Expression that returns mutated list


I’m looking for a single expression, mutates an element and returns the modified list

The following is a bit verbose

# key=0; value=3; rng=[1,2]
[(v if i != key else value) for i, v in enumerate(rng)]


I’m looking for a way to inline the following function in a single expression

def replace(rng: List, key: int, value):
    a = list(rng) 
    a[key] = value
    return a

Edit 2: the code that actually motivated this question

class TextDecoder(nn.Module):
    def forward(self, x: Tensor, kv_cache: Tensor):
        kv_cache_write = torch.zeros((_:=list(kv_cache.shape))).__setitem__(-2, x.shape[-1]) or _)
Asked By: Tom Huntington



# key=0; value=3; rng=[1,2]
print(rng.__setitem__(key, value) or rng)

If you don’t want to modify the original list rng, you can do

print((_:=list(rng)).__setitem__(key, value) or _)

unfortunately this leaks the variable _.

Answered By: Tom Huntington

Try list concatenation:

key = 0
value = 3
rng = [1, 2]

out = rng[:key] + [value] + rng[key+1:]

rng[:key] is a copy of the list up to the key (exclusive), [value] is a new list where the only element is value, and rng[key+1] is a copy of the list from the key on (exclusive).
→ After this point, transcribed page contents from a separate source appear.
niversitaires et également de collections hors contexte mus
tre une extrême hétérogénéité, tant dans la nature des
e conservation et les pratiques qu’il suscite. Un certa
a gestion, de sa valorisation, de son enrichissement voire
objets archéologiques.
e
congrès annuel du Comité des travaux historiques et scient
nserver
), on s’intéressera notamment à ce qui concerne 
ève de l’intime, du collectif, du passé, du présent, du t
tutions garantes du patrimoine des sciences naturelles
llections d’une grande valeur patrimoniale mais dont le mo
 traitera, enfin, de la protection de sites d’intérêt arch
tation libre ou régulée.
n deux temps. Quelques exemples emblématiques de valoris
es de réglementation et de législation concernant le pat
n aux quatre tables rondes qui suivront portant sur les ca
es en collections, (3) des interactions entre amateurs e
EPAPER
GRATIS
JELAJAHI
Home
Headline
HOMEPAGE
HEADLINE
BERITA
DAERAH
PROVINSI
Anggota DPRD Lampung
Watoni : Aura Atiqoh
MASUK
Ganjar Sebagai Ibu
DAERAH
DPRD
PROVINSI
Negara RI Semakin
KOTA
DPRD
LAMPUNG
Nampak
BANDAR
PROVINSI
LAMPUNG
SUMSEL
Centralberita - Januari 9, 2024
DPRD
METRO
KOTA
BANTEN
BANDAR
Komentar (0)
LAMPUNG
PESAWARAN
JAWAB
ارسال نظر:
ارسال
Concatenate these together, and you get a copy where the key is replaced.

Answered By: Michael M.

Maybe better than list concatenation:

[*rng[:key], value, *rng[key+1:]]


[a for a, a[key] in [(rng[:], value)]][0]

Or if you are just assigning the result to a variable (as discussed) you can do:

a, a[key] = rng[:], value
Answered By: Kelly Bundy